Sob a alegação de que cumpre "período de silêncio" imposto pela CVM (Comissão de Valores Mobiliários), em razão da abertura de capital, a empresa negou-se a fornecer dados e vetou o acesso à usina de Floriano. Mas relatório à própria CVM aponta que sua matéria-prima principal é o óleo de soja (97,2%, contra 2,1% da mamona e 0,7% do algodão).
Políticos e técnicos de Floriano calculam que o óleo de soja represente cerca de 70% do que chega para ser processado na usina e que o de mamona dificilmente passa de 10%.
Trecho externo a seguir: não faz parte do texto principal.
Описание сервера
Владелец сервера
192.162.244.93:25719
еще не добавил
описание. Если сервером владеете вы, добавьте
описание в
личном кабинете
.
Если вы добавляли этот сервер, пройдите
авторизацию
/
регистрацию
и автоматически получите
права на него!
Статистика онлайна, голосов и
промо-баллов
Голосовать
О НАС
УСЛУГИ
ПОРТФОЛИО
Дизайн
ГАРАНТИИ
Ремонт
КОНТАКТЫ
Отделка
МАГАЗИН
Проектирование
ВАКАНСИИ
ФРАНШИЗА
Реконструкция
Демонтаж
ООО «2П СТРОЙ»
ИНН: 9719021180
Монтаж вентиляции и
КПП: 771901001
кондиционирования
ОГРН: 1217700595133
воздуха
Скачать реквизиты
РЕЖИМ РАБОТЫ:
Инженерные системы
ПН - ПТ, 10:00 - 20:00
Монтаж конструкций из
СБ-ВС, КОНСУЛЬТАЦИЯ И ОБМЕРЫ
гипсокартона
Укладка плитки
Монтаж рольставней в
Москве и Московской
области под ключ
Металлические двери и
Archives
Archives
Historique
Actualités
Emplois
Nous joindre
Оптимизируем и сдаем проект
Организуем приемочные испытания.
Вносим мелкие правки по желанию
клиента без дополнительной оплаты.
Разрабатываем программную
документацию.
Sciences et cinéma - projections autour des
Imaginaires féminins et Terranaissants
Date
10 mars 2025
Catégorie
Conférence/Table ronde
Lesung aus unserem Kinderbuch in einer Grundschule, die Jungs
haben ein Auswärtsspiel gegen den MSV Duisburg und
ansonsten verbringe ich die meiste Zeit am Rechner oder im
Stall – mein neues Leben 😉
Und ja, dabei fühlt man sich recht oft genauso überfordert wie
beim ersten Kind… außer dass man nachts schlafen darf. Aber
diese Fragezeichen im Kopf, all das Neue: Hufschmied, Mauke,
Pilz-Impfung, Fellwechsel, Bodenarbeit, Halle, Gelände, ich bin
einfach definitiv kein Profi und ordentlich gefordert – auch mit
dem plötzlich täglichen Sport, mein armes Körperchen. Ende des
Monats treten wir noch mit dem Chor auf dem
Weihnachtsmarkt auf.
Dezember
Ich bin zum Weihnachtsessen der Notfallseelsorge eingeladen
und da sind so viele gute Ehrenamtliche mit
Funcionários da Brasil Ecodiesel ouvidos sob condição de anonimato confirmam o cálculo. Um deles diz que o interesse real na mamona é o "selo combustível social", sem o qual, por lei, as empresas não participam de leilões de biodiesel da Agência Nacional de Petróleo.
"No início a gente se empolgou e, de repente, cadê a mamona? Quando saí [da Brasil Ecodiesel], a produção com mamona estava baixa, e sei que caiu mais ainda", afirma o biólogo Enoque Ramos, funcionário da Brasil Ecodiesel por quase dois anos e que, quando secretário de Agricultura de Floriano, negociou a instalação da empresa.

Fazenda
Um dos motivos para o fracasso está na Fazenda Santa Clara. Numa área de 18 mil hectares, cedida pelo governo do petista Wellington Dias, a empresa instalou 630 famílias, em 19 células de produção. A cada uma foi cedido um lote, do qual 7,5 hectares são para o plantio de mamona, e uma casa. Há promessa de, após dez anos, terem a posse definitiva.
Hoje, o projeto vive sua pior fase. Não há dado oficial, mas levantamento com colonos de três diferentes células mostra que, neste ano, houve queda de cerca de 70% na safra. Os motivos da queda, dizem, são equívocos da empresa no manejo do solo e na época do plantio.
Os colonos não têm relação de trabalho com a empresa. Há os chamados "contratos de parceria", um relativo à posse da terra, outro, anual, referente à safra. As famílias vendem antecipadamente a mamona que produzem e recebem por isso R$ 160 por mês -o preço do quilo é fixado pela empresa, que desconta da remuneração 30% do plantio, feito por seus técnicos. A lavoura e a colheita ficam a cargo dos colonos.
Esse vínculo gerou denúncias de uso de trabalho escravo e infantil e a investigação do Ministério Público. O primeiro inquérito foi arquivado sob condição de a empresa se ajustar, mas auditoria subseqüente levou a autuação da empresa.